What We Know About Disneyland MaxPass (Coming Soon)
The full MaxPass system moving this process to smartphones is still weeks or maybe even months off. Thanks to the new digital Fastpass implementation and Disney’s own announcements, we have some details about how it will work in the end. Here is what we know so far about Disneyland MaxPass.
1) Prepare to Pay
Unlike FASTPASS+ at Walt Disney World, you’ll need to pay for the privilege of MaxPass. MaxPass will cost $10 per person per day (children under age 3 won’t need to pay since no ticket is required).
What bang will you get for your buck? The most obvious is the convenience of booking same day FASTPASS reservations in the Disneyland app. If you’ve been to Disneyland before, you’ve probably experienced the process of having to send a runner in your group to the various paper FASTPASS machines located in front of each ride in order to make a FASTPASS reservation. You will now be able to do that from the app while in the park. Disney has said that one person can manage the reservations for an entire group on a single device.
The other benefit for the money is that MaxPass will include unlimited PhotoPass downloads.
2) MaxPass Will Be Entirely Voluntary
If you still like and use the old FASTPASS system at Disneyland, you’re in luck.
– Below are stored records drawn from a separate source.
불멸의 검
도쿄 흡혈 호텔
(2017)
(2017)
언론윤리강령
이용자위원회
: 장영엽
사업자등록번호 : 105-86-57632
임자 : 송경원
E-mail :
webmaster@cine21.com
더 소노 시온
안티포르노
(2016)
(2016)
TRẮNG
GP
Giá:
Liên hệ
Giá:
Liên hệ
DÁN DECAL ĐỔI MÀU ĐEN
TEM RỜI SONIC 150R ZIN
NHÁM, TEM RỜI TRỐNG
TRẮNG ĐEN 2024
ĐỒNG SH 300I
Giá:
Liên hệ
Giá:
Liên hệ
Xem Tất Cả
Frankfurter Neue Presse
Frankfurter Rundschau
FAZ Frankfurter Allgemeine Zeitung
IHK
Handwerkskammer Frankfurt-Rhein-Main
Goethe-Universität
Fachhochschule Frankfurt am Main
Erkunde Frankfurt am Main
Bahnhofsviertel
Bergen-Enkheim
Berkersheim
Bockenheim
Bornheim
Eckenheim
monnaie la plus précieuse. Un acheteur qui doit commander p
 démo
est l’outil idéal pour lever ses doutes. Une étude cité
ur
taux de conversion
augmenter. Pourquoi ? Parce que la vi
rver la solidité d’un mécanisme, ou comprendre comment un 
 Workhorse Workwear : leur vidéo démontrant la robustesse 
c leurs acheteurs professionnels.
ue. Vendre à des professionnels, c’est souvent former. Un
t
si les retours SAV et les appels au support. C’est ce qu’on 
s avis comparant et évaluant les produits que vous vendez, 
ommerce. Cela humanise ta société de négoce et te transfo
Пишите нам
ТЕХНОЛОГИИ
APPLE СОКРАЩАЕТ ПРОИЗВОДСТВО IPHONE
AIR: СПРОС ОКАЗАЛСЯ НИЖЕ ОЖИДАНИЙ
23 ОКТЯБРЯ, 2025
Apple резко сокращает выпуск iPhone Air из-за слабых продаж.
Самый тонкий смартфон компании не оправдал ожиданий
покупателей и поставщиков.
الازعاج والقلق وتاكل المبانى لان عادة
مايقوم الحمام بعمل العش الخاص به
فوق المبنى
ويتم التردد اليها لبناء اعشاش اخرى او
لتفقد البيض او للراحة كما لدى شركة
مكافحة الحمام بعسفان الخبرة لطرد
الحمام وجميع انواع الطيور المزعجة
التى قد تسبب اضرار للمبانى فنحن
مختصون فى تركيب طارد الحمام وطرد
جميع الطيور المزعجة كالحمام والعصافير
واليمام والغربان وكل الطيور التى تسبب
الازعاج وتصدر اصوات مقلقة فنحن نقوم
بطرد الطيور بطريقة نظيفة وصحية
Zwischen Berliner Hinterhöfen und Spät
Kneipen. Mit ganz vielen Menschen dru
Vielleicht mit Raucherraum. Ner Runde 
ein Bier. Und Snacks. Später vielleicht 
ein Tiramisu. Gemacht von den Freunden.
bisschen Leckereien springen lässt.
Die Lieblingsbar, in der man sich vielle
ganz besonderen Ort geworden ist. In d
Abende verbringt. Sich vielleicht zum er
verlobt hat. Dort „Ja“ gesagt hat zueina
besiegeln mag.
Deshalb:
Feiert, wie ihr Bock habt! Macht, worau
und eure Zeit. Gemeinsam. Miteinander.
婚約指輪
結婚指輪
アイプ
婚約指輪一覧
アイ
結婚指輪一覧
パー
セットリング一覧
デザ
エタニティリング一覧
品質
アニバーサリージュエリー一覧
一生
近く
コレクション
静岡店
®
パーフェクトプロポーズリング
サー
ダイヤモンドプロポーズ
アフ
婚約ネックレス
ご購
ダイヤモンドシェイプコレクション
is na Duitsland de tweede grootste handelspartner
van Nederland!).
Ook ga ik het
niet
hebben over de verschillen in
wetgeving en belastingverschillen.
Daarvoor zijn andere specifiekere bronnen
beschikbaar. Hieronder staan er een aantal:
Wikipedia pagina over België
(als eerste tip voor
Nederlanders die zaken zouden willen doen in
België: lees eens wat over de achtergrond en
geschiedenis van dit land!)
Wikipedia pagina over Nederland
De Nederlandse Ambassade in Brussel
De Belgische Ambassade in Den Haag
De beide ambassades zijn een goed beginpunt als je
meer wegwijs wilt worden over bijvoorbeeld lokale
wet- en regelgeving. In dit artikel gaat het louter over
You can still get FASTPASS reservations under this system without paying for the privilege of using MaxPass. MaxPass doesn’t change the rules under which the FASTPASS system works (same day reservations, one FASTPASS at a time, etc.). Instead, it just offers a second electronic method of accessing the existing system. Most likely, however, those little paper tickets will be gone forever. These new Fastpasses will be tied to the barcode on your park ticket or Annual Pass.
Similarly, if you like the old PhotoPass service, it appears Disneyland will continue to offer PhotoPass products without having to opt into MaxPass.
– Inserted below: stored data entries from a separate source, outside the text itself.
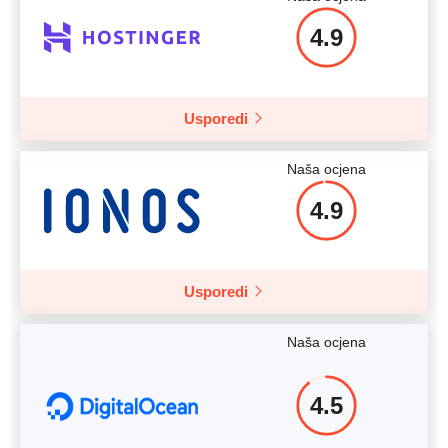
4.9
Usporedi
Naša ocjena
4.9
Usporedi
Naša ocjena
4.5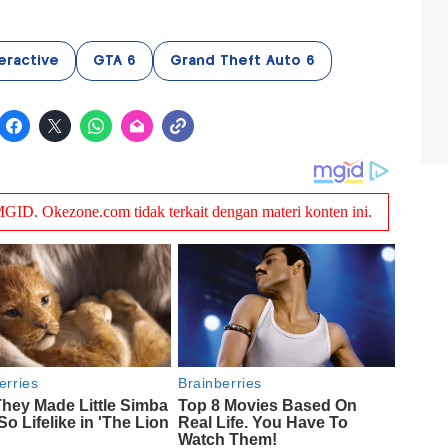
eractive
GTA 6
Grand Theft Auto 6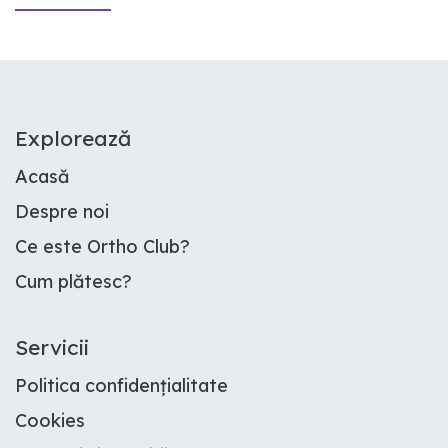
E​xplorează
Acasă
Despre noi
Ce este Ortho Club
?
Cum plătesc
?
Servicii
Politica confidențialitate
Cookies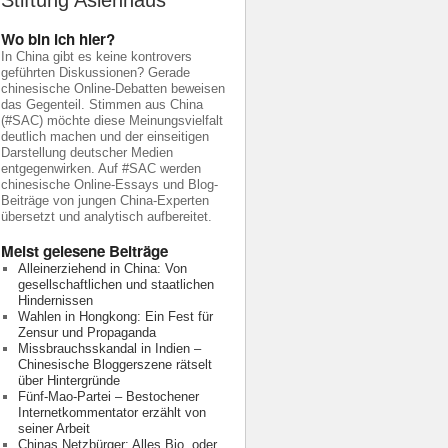
Stiftung Asienhaus
Wo bin ich hier?
In China gibt es keine kontrovers
geführten Diskussionen? Gerade
chinesische Online-Debatten beweisen
das Gegenteil. Stimmen aus China
(#SAC) möchte diese Meinungsvielfalt
deutlich machen und der einseitigen
Darstellung deutscher Medien
entgegenwirken. Auf #SAC werden
chinesische Online-Essays und Blog-
Beiträge von jungen China-Experten
übersetzt und analytisch aufbereitet.
Meist gelesene Beiträge
Alleinerziehend in China: Von
gesellschaftlichen und staatlichen
Hindernissen
Wahlen in Hongkong: Ein Fest für
Zensur und Propaganda
Missbrauchsskandal in Indien –
Chinesische Bloggerszene rätselt
über Hintergründe
Fünf-Mao-Partei – Bestochener
Internetkommentator erzählt von
seiner Arbeit
Chinas Netzbürger: Alles Bio, oder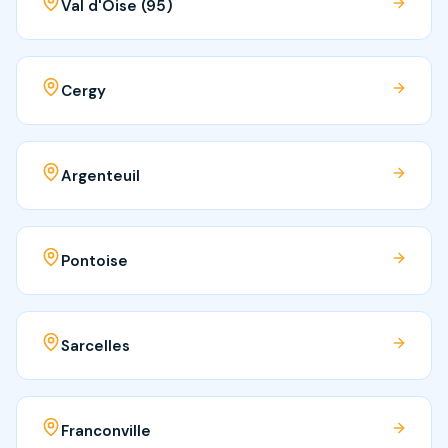
Val d'Oise (95)
Cergy
Argenteuil
Pontoise
Sarcelles
Franconville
What We Don’t Know Yet About Disneyland MaxPass
1) How MaxPass Affects Annual Passholders
Currently, certain higher level signature annual passes at Disneyland come with included PhotoPass offerings. Disney has not yet announced whether discounts for MaxPass will be available to APs to account for the fact that they already pay for PhotoPass or whether some other AP pricing structure will be available entirely.
2) How Disneyland WiFi Will Handle it All
The big elephant in the room for a smartphone based FASTPASS system at Disneyland is WiFi in the parks. No matter what cell phone provider you have, cell data service in the parks is spotty at best, making the app currently unusable in places for many guests. Disneyland has been experimenting with WiFi service all spring and early summer this year, but it has been unreliable and guests have reported notable dead spots. Disney has made no definitive announcements about WiFi quite yet so we will have to wait and see.
3) How Crowds Will Change
Disneyland has had some trouble with overcrowding the last several years as visitor attendance has spiked. Certain walkways, particularly in Disneyland park where thoroughfares were built to accommodate smaller crowds decades ago, can get choked on peak periods on peak days. With more rides offering FASTPASSES and keeping people roaming the parks instead of in line, what remains to be seen is how these FASTPASS changes will affect crowding.